Tokugawa Ieyasu : Le Shogun qui a appris à craindre les religions
Tokugawa Ieyasu, le fondateur du shogunat d’Edo, a découvert à ses dépens que les groupes religieux ne sont pas seulement des entités spirituelles, mais aussi des forces politiques redoutables. Qui aurait cru qu’un homme qui unifia le Japon finirait par interdire le christianisme ?
Table Of Content
Ce qui se passe réellement
Tokugawa Ieyasu (1543-1616) s’est violemment opposé à des groupes religieux puissants en cherchant à pacifier la province de Mikawa. À l’époque Sengoku, les religions étaient généralement tolérées tant qu’elles ne menaçaient pas le pouvoir. Même Oda Nobunaga, malgré sa répression des moines, était plutôt accommodant avec ceux qui se montraient conciliants.
Cependant, Ieyasu, peut-être par manque d’expérience, a mal évalué la situation. En 1563, il a tenté de soutirer des vivres aux temples de l’école Ikkô, provoquant un soulèvement. Ce conflit, qui a duré plusieurs mois, a révélé la puissance des groupes religieux, et Ieyasu a appris à ses dépens que la répression peut avoir des conséquences désastreuses.
Après avoir détruit les temples et expulsé les moines, il a coupé les ponts avec le Hongan-ji, conscient de leur influence. Deux décennies plus tard, face à Toyotomi Hideyoshi, il a tenté de se réconcilier avec eux, réalisant qu’il avait besoin de leur soutien.
Pourquoi cela dérange
Ieyasu a d’abord permis le développement du christianisme, espérant tirer profit des échanges commerciaux.
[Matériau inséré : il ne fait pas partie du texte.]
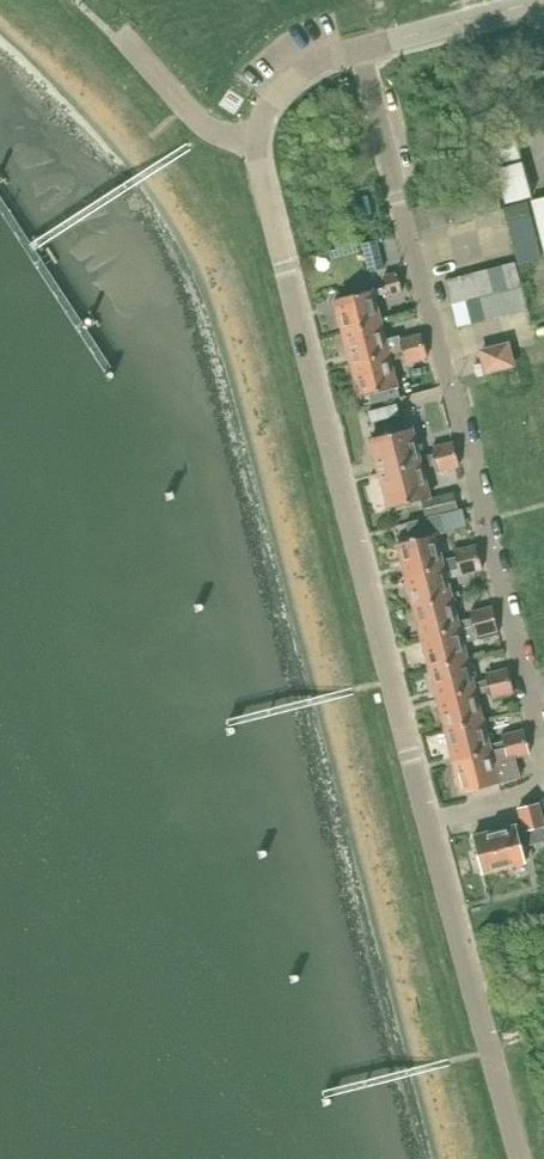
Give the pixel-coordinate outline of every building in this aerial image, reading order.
[(487,135),(505,202),(530,195),(512,128),(487,135)] [(495,187),(481,191),(487,214),(501,210),(495,187)] [(481,191),(467,194),(473,218),(487,214),(481,191)] [(467,194),(453,198),(459,221),(473,218),(467,194)] [(530,200),(543,252),(543,196),(530,200)] [(453,198),(439,202),(446,225),(459,221),(453,198)] [(529,216),(526,201),(502,207),(506,222),(529,216)] [(439,202),(425,206),(431,229),(446,225),(439,202)] [(425,206),(411,209),(417,233),(431,229),(425,206)] [(533,229),(529,216),(506,222),(510,235),(533,229)] [(533,229),(510,235),(513,249),(536,243),(533,229)] [(376,239),(361,243),(368,271),(383,268),(376,239)] [(536,243),(513,249),(517,263),(540,257),(536,243)] [(520,285),(514,261),(500,265),(506,289),(520,285)] [(500,265),(486,269),(492,293),(506,289),(500,265)] [(486,269),(472,273),(479,296),(492,293),(486,269)] [(335,299),(343,332),(380,322),(374,296),(388,292),(388,294),(402,291),(397,272),(383,276),(386,286),(372,290),(372,289),(335,299)] [(472,273),(459,276),(465,300),(479,296),(472,273)] [(459,276),(445,280),(451,304),(465,300),(459,276)] [(520,285),(506,289),(512,312),(527,308),(520,285)] [(492,293),(498,316),(512,312),(506,289),(492,293)] [(492,293),(479,296),(485,320),(498,316),(492,293)] [(479,296),(465,300),(471,323),(485,320),(479,296)] [(465,300),(451,304),(457,327),(471,323),(465,300)] [(343,332),(351,363),(424,344),(421,333),(400,339),(399,335),(385,338),(380,322),(343,332)] [(424,344),(351,363),(360,396),(368,394),(370,404),(399,396),(397,386),(390,360),(404,356),(405,362),(427,356),(424,344)] [(486,371),(512,364),(507,344),(481,351),(486,371)] [(441,387),(415,393),(418,404),(444,398),(441,387)] [(371,437),(380,473),(456,453),(453,441),(432,447),(433,452),(419,456),(412,427),(371,437)] [(456,453),(380,473),(389,508),(421,499),(426,517),(441,513),(457,509),(452,491),(430,497),(422,468),(436,464),(438,470),(459,464),(456,453)] [(398,543),(406,575),(479,557),(476,545),(454,550),(456,556),(442,560),(435,534),(446,531),(441,513),(426,517),(405,522),(410,540),(398,543)] [(406,575),(414,606),(451,596),(445,571),(459,568),(460,573),(482,568),(479,557),(406,575)] [(414,606),(422,637),(495,618),(492,606),(470,612),(472,618),(458,621),(451,596),(414,606)] [(430,667),(467,658),(463,642),(477,638),(476,635),(498,629),(495,618),(422,637),(430,667)] [(430,667),(438,698),(511,679),(508,668),(486,673),(487,679),(473,683),(467,658),(430,667)] [(514,691),(511,679),(438,698),(445,729),(483,719),(476,694),(490,691),(492,696),(514,691)] [(483,719),(445,729),(453,759),(526,741),(523,729),(502,735),(503,741),(489,744),(483,719)] [(526,741),(453,759),(462,792),(499,782),(519,776),(514,756),(529,752),(526,741)] [(543,826),(543,823),(539,802),(518,807),(522,823),(473,836),(477,853),(474,854),(477,869),(481,868),(482,872),(525,861),(518,832),(524,830),(524,831),(543,826)]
Mais lorsque les baptêmes ont explosé, menaçant l’ordre féodal, il a changé de cap, interdisant la religion en 1612. Cette décision, motivée par la peur de perdre le contrôle, révèle une incohérence flagrante : comment un homme qui prône l’unité peut-il craindre une religion prônant l’égalité ?
Ce que cela implique concrètement
L’interdiction du christianisme a eu des répercussions profondes sur la société japonaise, renforçant le contrôle du shogunat sur les croyances religieuses. En plaçant le Hongan-ji sous son contrôle, Ieyasu a non seulement limité la liberté religieuse, mais a également ouvert la voie à des siècles de répression religieuse au Japon.
Lecture satirique
Ironiquement, Ieyasu, qui a unifié le Japon, a fini par se diviser lui-même en s’opposant à une religion qui prônait l’amour et l’égalité. Sa peur des groupes religieux, qu’il avait d’abord sous-estimés, le pousse à des décisions absurdes, comme interdire une foi qui, à la base, ne cherchait qu’à apporter réconfort et communauté. C’est un peu comme si un chef d’État moderne craignait les églises parce qu’elles pourraient lui faire de l’ombre.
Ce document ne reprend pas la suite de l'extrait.